Ma il possente lavoro non porterà mai alla redazione di un catalogo di astri, come si poteva intendere dal progetto influenzato sempre dal clima astronomico respirato in Gran Bretagna. Qui John Flamsteed, aveva proposto e posato la prima pietra dell’osservatorio di Greenwich diventandone il primo direttore, ed era stato il compilatore di un sistema di catalogazione rimasto in uso per diverso tempo.

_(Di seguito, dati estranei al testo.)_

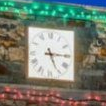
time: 5:14
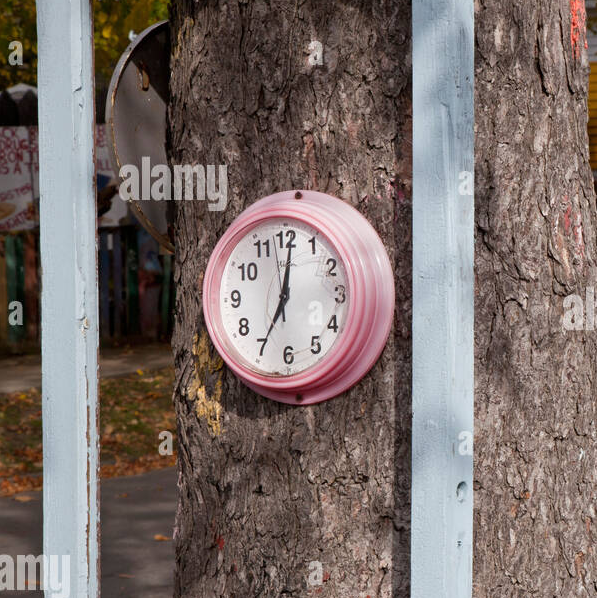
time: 7:01
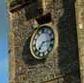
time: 7:15
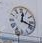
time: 12:18
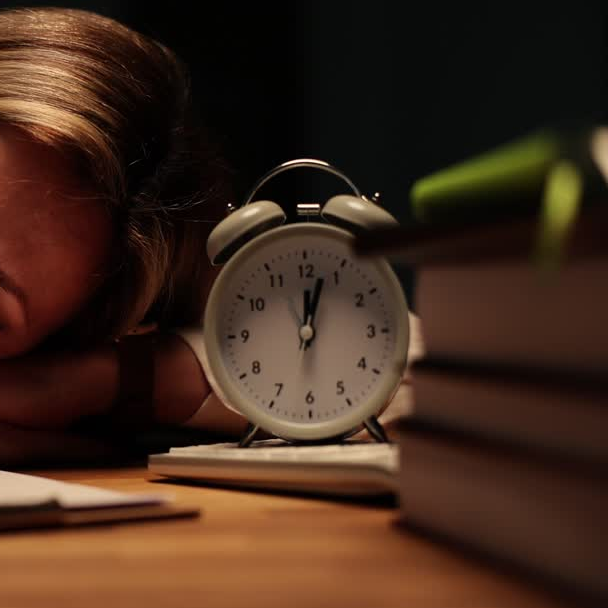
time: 12:03
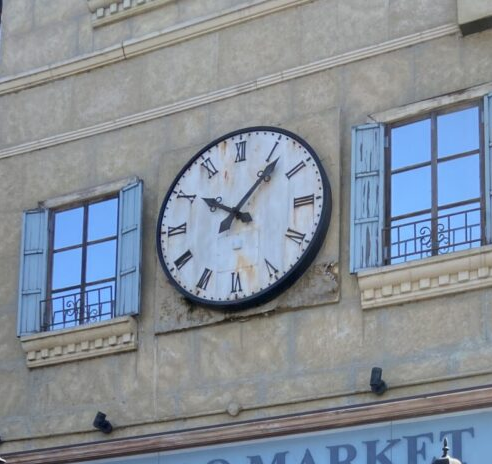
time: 10:07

“Tutti questi lavori (di osservazione, n.d.r.) – scriveva padre Maurizio – non sono stati che semplici analisi degli studi preliminari. Le osservazioni compiute dovevano iniziare nella bella stagione nel 1829 e concludersi nel 1830 per essere verificate nel 1831. Tutte le osservazioni devono essere ordinate con tutte le regole e pubblicate con l’adattamento al 1830. Così penso che sarebbe contrario alle intenzioni del Principe – precisa – pubblicare delle analisi incomplete che egli stesso aveva abbandonato da dodici anni, quando la morte ce l’ha portato via”.

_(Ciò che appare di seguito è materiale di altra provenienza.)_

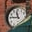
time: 11:46
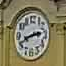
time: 2:41
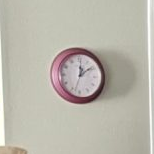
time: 12:08
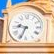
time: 9:34
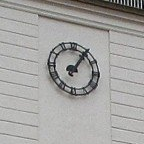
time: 1:05
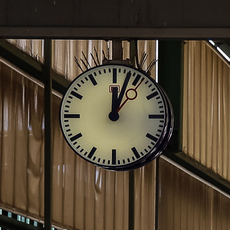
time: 12:03
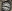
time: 3:45
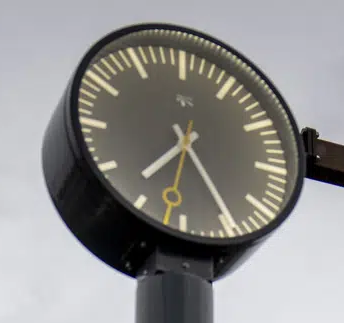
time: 7:24
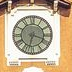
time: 3:32
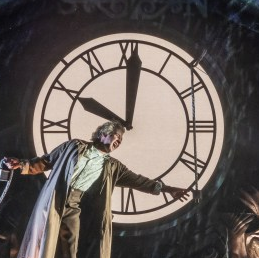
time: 10:00
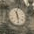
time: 11:28
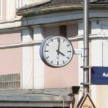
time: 4:01
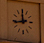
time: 11:43
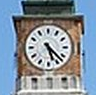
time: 5:22
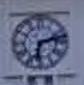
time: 6:12
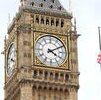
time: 4:10
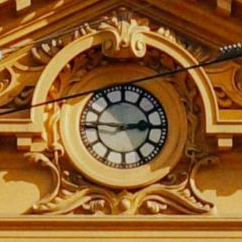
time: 2:45
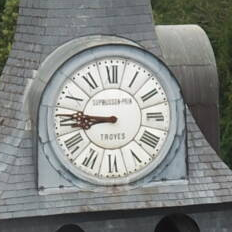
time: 8:45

Intanto nel 1828 un’altra passione diventava prevalente del Principe Luciano. Allora si scopriva, quasi per caso, una grotta sotterranea nel piano di Cavalupo, poco lontano dal monte Cuccumella, nella quale si trovarono dei vasi etruschi. Il ritrovamento accese un nuovo interesse condiviso sempre da entrambi e l’astronomia venne irrimediabilmente sostituita dall’archeologia. Con un certo rammarico di padre Maurizio, come si può constatare leggendo la corrispondenza con Alessandrina dopo la scomparsa del Principe.


Note:

1.   Editorialista scientifico del “Corriere della Sera”. È autore di numerose pubblicazioni sulla storia della scienza e dell’esplorazione spaziale, tra cui Era spaziale; L’avventura della scienza: sfide, invenzioni e scoperte nelle pagine del “Corriere della Sera“; Lo spazio, il quarto ambiente; L’Italia sullo Shuttle. Per Bompiani ha pubblicato Breve storia delle grandi scoperte scientifiche e Storia italiana dello spazio. Nel 2000 ha ricevuto il premio ConScientia come giornalista scientifico dell’anno, premio assegnato congiuntamente dalle università milanesi, e nel 2010 l’European Science Writers Award della Euroscience Foundation. Dal 2011 è presidente dell'UGIS, Unione Giornalisti Italiani Scientifici. Un asteroide in orbita tra Marte e Giove porta il suo nome.